**EXCERPT TO READ**
Thorin received the multi-million dollar payout after the compnay lost more than $250 million last year. It also laid off about 1,600 employees in France and received nearly $25 million in government aid.
And in the U.K. there was outrage over a former bank chief, Fred Goodwin, who will receive an annual pension for the rest of his life of 693,000 pounds, reported Reuters, March 12.
Goodwin, left the Royal Bank of Scotland in October last year after the company announced a record loss of 24.1 billion pounds, the largest in British corporate history.
Signs of change
While the banking and finance sector might be holding on to past patterns of behavior there are, however, signs of change in other areas. Overall in the United States executive compensation fell in 2008, according to a survey published by the New York Times, April 5.
Data for the pay of 200 chief executives at 198 public companies showed that median total compensation was down 9.4% in 2008, to $8.4 million. The decline was mainly due to a slide in bonuses.
French bank, Société Générale, also changed course, due to protests about its plans to give discounted stock options to four directors, reported the Financial Times, March 23. French president Nicolas Sarkozy had called the idea of the options a “scandal” that the directors could receive such incentives after accepting funds from the state’s financial aid program.
Added to this was the admission by Goldman Sachs CEO Lloyd Blankfein, who said Wall Street compensation needs to be overhauled, reported the Associated Press, Apr. 7.
Among his suggestions was the idea of having an individual’s performance evaluated over time to avoid excessive risk taking and only paying junior employees mostly in cash. The percentage of pay awarded as company stock should increase significantly along with an employee’s total compensation, he added.
He also proposed that senior officials should be required to keep the bulk of the stock they receive until they retire.
Companies are also coming under increased pressure at their annual meetings over the issue of executive salaries. The June 1 edition of the Financial Times related how Guy Jubb, the head of corporate governance at Standard Life Investments, protested at the remuneration levels of Royal Dutch Shell.
Jubb and others were critical of the board’s decision to pay 4.2 million euros in bonuses to five senior directors even though the group had failed to meet set targets.

**STUDY QUESTIONS**
1. Reproduce the passage on executive pay from "French bank, Société" up to and including "Press, Apr. 7.".
2. Name every news organization that the passage on executive pay cites as a source, listing each one only once.
The data that follow come from a separate source and are unrelated to the passage on executive pay.

**DATASET EXCERPTS**

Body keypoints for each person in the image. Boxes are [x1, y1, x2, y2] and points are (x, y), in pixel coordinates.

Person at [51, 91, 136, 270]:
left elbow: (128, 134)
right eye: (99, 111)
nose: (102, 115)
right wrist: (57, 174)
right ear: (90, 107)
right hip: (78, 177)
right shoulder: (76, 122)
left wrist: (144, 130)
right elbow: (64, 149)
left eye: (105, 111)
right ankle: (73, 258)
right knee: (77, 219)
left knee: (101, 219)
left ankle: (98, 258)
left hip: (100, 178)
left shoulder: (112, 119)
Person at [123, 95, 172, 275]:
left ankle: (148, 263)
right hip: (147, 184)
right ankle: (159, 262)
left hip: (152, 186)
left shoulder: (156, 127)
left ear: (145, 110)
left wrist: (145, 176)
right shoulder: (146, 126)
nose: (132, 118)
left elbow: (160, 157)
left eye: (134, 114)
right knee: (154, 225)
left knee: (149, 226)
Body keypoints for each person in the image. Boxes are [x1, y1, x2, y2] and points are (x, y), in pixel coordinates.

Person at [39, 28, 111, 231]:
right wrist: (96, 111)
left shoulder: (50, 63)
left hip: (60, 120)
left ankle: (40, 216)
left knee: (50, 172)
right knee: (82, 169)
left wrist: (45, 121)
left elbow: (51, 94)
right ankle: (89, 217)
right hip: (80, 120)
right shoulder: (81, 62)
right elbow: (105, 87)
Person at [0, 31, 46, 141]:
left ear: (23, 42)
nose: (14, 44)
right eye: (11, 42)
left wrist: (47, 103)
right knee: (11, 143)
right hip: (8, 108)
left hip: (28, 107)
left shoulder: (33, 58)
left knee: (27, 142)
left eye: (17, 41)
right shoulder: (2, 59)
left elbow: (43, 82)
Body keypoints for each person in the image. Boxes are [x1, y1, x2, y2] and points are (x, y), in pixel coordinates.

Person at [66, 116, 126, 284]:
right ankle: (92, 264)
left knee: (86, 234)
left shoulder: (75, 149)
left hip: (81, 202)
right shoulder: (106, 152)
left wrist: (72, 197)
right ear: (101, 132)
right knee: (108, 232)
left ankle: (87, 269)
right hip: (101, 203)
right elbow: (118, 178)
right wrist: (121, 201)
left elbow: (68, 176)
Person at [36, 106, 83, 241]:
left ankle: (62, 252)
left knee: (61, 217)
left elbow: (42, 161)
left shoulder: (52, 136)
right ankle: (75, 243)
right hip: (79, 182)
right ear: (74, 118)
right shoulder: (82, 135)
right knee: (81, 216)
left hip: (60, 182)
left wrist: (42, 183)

**SOLUTIONS TO THE EXERCISE**
1.
French bank, Société Générale, also changed course, due to protests about its plans to give discounted stock options to four directors, reported the Financial Times, March 23. French president Nicolas Sarkozy had called the idea of the options a “scandal” that the directors could receive such incentives after accepting funds from the state’s financial aid program.
Added to this was the admission by Goldman Sachs CEO Lloyd Blankfein, who said Wall Street compensation needs to be overhauled, reported the Associated Press, Apr. 7.

2. Reuters, the New York Times, the Financial Times, the Associated Press